Every line of the listing below should be written out exactly, minus its images.

***** DATA SUPPLIED *****

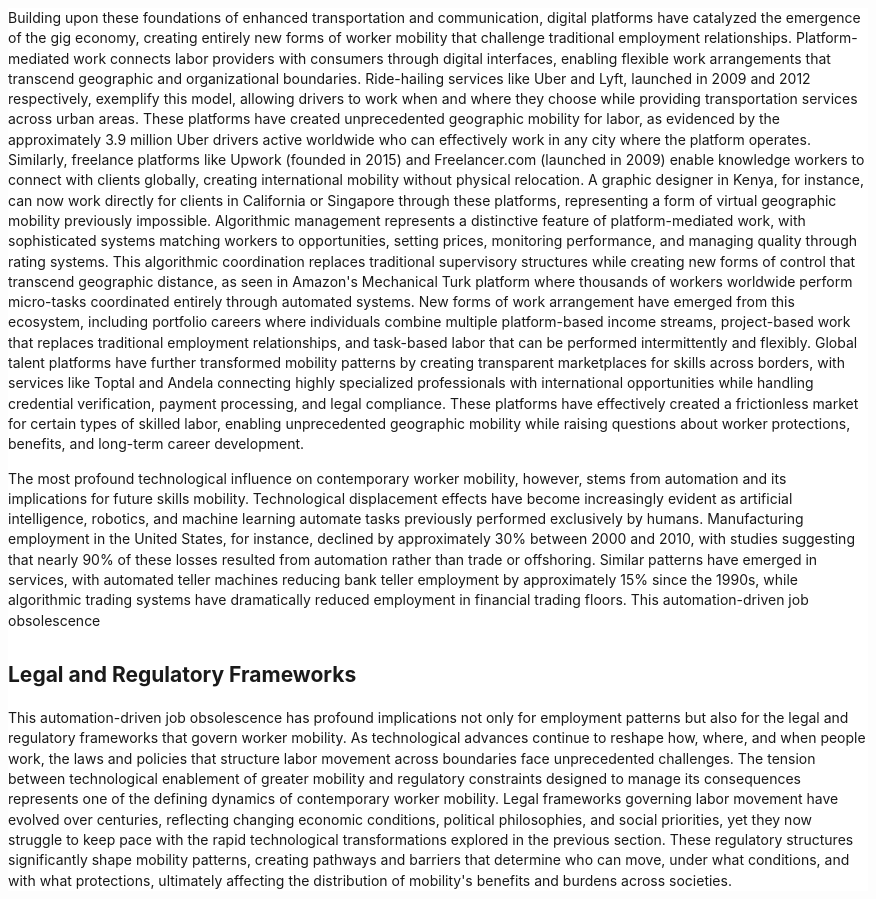 Building upon these foundations of enhanced transportation and communication, digital platforms have catalyzed the emergence of the gig economy, creating entirely new forms of worker mobility that challenge traditional employment relationships. Platform-mediated work connects labor providers with consumers through digital interfaces, enabling flexible work arrangements that transcend geographic and organizational boundaries. Ride-hailing services like Uber and Lyft, launched in 2009 and 2012 respectively, exemplify this model, allowing drivers to work when and where they choose while providing transportation services across urban areas. These platforms have created unprecedented geographic mobility for labor, as evidenced by the approximately 3.9 million Uber drivers active worldwide who can effectively work in any city where the platform operates. Similarly, freelance platforms like Upwork (founded in 2015) and Freelancer.com (launched in 2009) enable knowledge workers to connect with clients globally, creating international mobility without physical relocation. A graphic designer in Kenya, for instance, can now work directly for clients in California or Singapore through these platforms, representing a form of virtual geographic mobility previously impossible. Algorithmic management represents a distinctive feature of platform-mediated work, with sophisticated systems matching workers to opportunities, setting prices, monitoring performance, and managing quality through rating systems. This algorithmic coordination replaces traditional supervisory structures while creating new forms of control that transcend geographic distance, as seen in Amazon's Mechanical Turk platform where thousands of workers worldwide perform micro-tasks coordinated entirely through automated systems. New forms of work arrangement have emerged from this ecosystem, including portfolio careers where individuals combine multiple platform-based income streams, project-based work that replaces traditional employment relationships, and task-based labor that can be performed intermittently and flexibly. Global talent platforms have further transformed mobility patterns by creating transparent marketplaces for skills across borders, with services like Toptal and Andela connecting highly specialized professionals with international opportunities while handling credential verification, payment processing, and legal compliance. These platforms have effectively created a frictionless market for certain types of skilled labor, enabling unprecedented geographic mobility while raising questions about worker protections, benefits, and long-term career development.

The most profound technological influence on contemporary worker mobility, however, stems from automation and its implications for future skills mobility. Technological displacement effects have become increasingly evident as artificial intelligence, robotics, and machine learning automate tasks previously performed exclusively by humans. Manufacturing employment in the United States, for instance, declined by approximately 30% between 2000 and 2010, with studies suggesting that nearly 90% of these losses resulted from automation rather than trade or offshoring. Similar patterns have emerged in services, with automated teller machines reducing bank teller employment by approximately 15% since the 1990s, while algorithmic trading systems have dramatically reduced employment in financial trading floors. This automation-driven job obsolescence

## Legal and Regulatory Frameworks

This automation-driven job obsolescence has profound implications not only for employment patterns but also for the legal and regulatory frameworks that govern worker mobility. As technological advances continue to reshape how, where, and when people work, the laws and policies that structure labor movement across boundaries face unprecedented challenges. The tension between technological enablement of greater mobility and regulatory constraints designed to manage its consequences represents one of the defining dynamics of contemporary worker mobility. Legal frameworks governing labor movement have evolved over centuries, reflecting changing economic conditions, political philosophies, and social priorities, yet they now struggle to keep pace with the rapid technological transformations explored in the previous section. These regulatory structures significantly shape mobility patterns, creating pathways and barriers that determine who can move, under what conditions, and with what protections, ultimately affecting the distribution of mobility's benefits and burdens across societies.
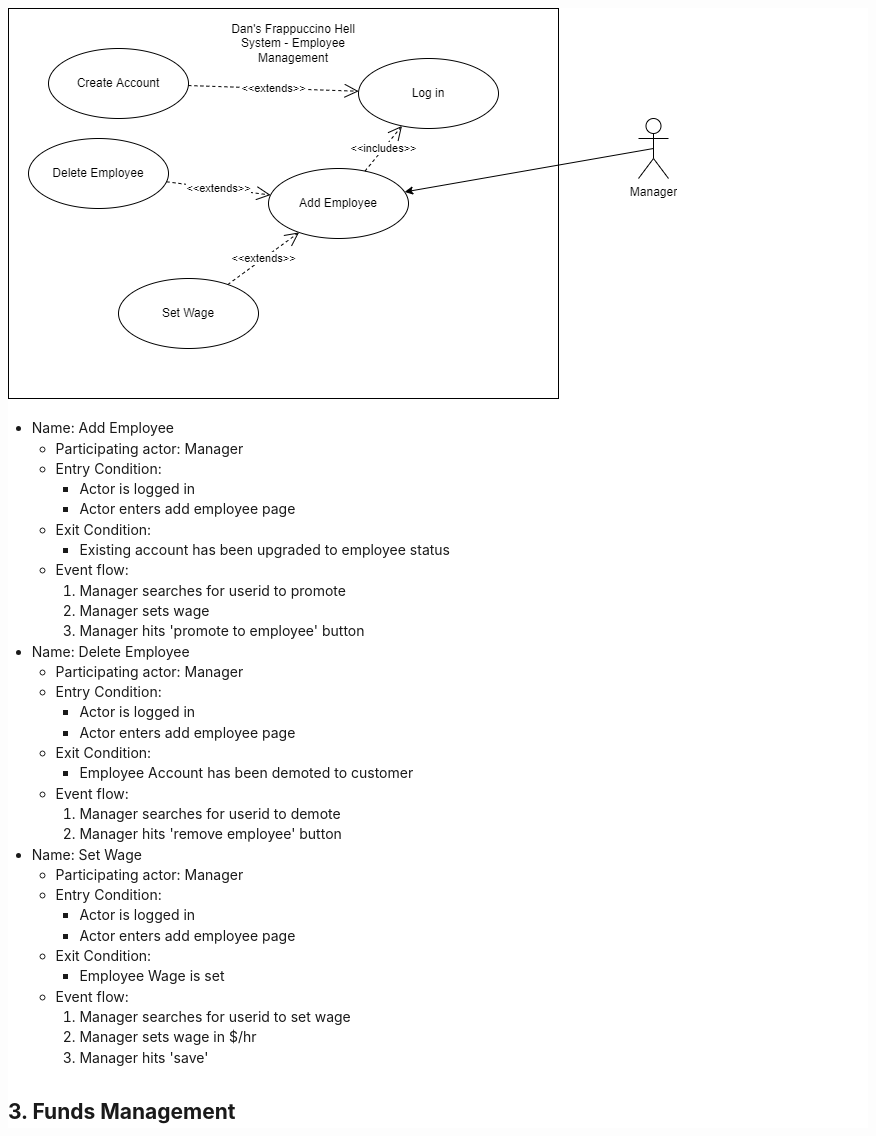 ![UseCaseDiagram.drawio.png](ucd/ucd_employeemanagement.png)
- Name: Add Employee
	- Participating actor: Manager
	- Entry Condition:
		- Actor is logged in
		- Actor enters add employee page
	- Exit Condition:
		- Existing account has been upgraded to employee status
	- Event flow:
		1. Manager searches for userid to promote
		2. Manager sets wage
		3. Manager hits 'promote to employee' button
- Name: Delete Employee
	- Participating actor: Manager
	- Entry Condition:
		- Actor is logged in
		- Actor enters add employee page
	- Exit Condition:
		- Employee Account has been demoted to customer
	- Event flow:
		1. Manager searches for userid to demote
		2. Manager hits 'remove employee' button
- Name: Set Wage
	- Participating actor: Manager
	- Entry Condition:
		- Actor is logged in
		- Actor enters add employee page
	- Exit Condition:
		- Employee Wage is set
	- Event flow:
		1. Manager searches for userid to set wage
		2. Manager sets wage in $/hr
		3. Manager hits 'save'
## 3. Funds Management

*****

▸ **REPLY TO THE EXERCISE**
 Building upon these foundations of enhanced transportation and communication, digital platforms have catalyzed the emergence of the gig economy, creating entirely new forms of worker mobility that challenge traditional employment relationships. Platform-mediated work connects labor providers with consumers through digital interfaces, enabling flexible work arrangements that transcend geographic and organizational boundaries. Ride-hailing services like Uber and Lyft, launched in 2009 and 2012 respectively, exemplify this model, allowing drivers to work when and where they choose while providing transportation services across urban areas. These platforms have created unprecedented geographic mobility for labor, as evidenced by the approximately 3.9 million Uber drivers active worldwide who can effectively work in any city where the platform operates. Similarly, freelance platforms like Upwork (founded in 2015) and Freelancer.com (launched in 2009) enable knowledge workers to connect with clients globally, creating international mobility without physical relocation. A graphic designer in Kenya, for instance, can now work directly for clients in California or Singapore through these platforms, representing a form of virtual geographic mobility previously impossible. Algorithmic management represents a distinctive feature of platform-mediated work, with sophisticated systems matching workers to opportunities, setting prices, monitoring performance, and managing quality through rating systems. This algorithmic coordination replaces traditional supervisory structures while creating new forms of control that transcend geographic distance, as seen in Amazon's Mechanical Turk platform where thousands of workers worldwide perform micro-tasks coordinated entirely through automated systems. New forms of work arrangement have emerged from this ecosystem, including portfolio careers where individuals combine multiple platform-based income streams, project-based work that replaces traditional employment relationships, and task-based labor that can be performed intermittently and flexibly. Global talent platforms have further transformed mobility patterns by creating transparent marketplaces for skills across borders, with services like Toptal and Andela connecting highly specialized professionals with international opportunities while handling credential verification, payment processing, and legal compliance. These platforms have effectively created a frictionless market for certain types of skilled labor, enabling unprecedented geographic mobility while raising questions about worker protections, benefits, and long-term career development.

The most profound technological influence on contemporary worker mobility, however, stems from automation and its implications for future skills mobility. Technological displacement effects have become increasingly evident as artificial intelligence, robotics, and machine learning automate tasks previously performed exclusively by humans. Manufacturing employment in the United States, for instance, declined by approximately 30% between 2000 and 2010, with studies suggesting that nearly 90% of these losses resulted from automation rather than trade or offshoring. Similar patterns have emerged in services, with automated teller machines reducing bank teller employment by approximately 15% since the 1990s, while algorithmic trading systems have dramatically reduced employment in financial trading floors. This automation-driven job obsolescence

## Legal and Regulatory Frameworks

This automation-driven job obsolescence has profound implications not only for employment patterns but also for the legal and regulatory frameworks that govern worker mobility. As technological advances continue to reshape how, where, and when people work, the laws and policies that structure labor movement across boundaries face unprecedented challenges. The tension between technological enablement of greater mobility and regulatory constraints designed to manage its consequences represents one of the defining dynamics of contemporary worker mobility. Legal frameworks governing labor movement have evolved over centuries, reflecting changing economic conditions, political philosophies, and social priorities, yet they now struggle to keep pace with the rapid technological transformations explored in the previous section. These regulatory structures significantly shape mobility patterns, creating pathways and barriers that determine who can move, under what conditions, and with what protections, ultimately affecting the distribution of mobility's benefits and burdens across societies.
 ![UseCaseDiagram.drawio.png](ucd/ucd_employeemanagement.png)
- Name: Add Employee
	- Participating actor: Manager
	- Entry Condition:
		- Actor is logged in
		- Actor enters add employee page
	- Exit Condition:
		- Existing account has been upgraded to employee status
	- Event flow:
		1. Manager searches for userid to promote
		2. Manager sets wage
		3. Manager hits 'promote to employee' button
- Name: Delete Employee
	- Participating actor: Manager
	- Entry Condition:
		- Actor is logged in
		- Actor enters add employee page
	- Exit Condition:
		- Employee Account has been demoted to customer
	- Event flow:
		1. Manager searches for userid to demote
		2. Manager hits 'remove employee' button
- Name: Set Wage
	- Participating actor: Manager
	- Entry Condition:
		- Actor is logged in
		- Actor enters add employee page
	- Exit Condition:
		- Employee Wage is set
	- Event flow:
		1. Manager searches for userid to set wage
		2. Manager sets wage in $/hr
		3. Manager hits 'save'
## 3. Funds Management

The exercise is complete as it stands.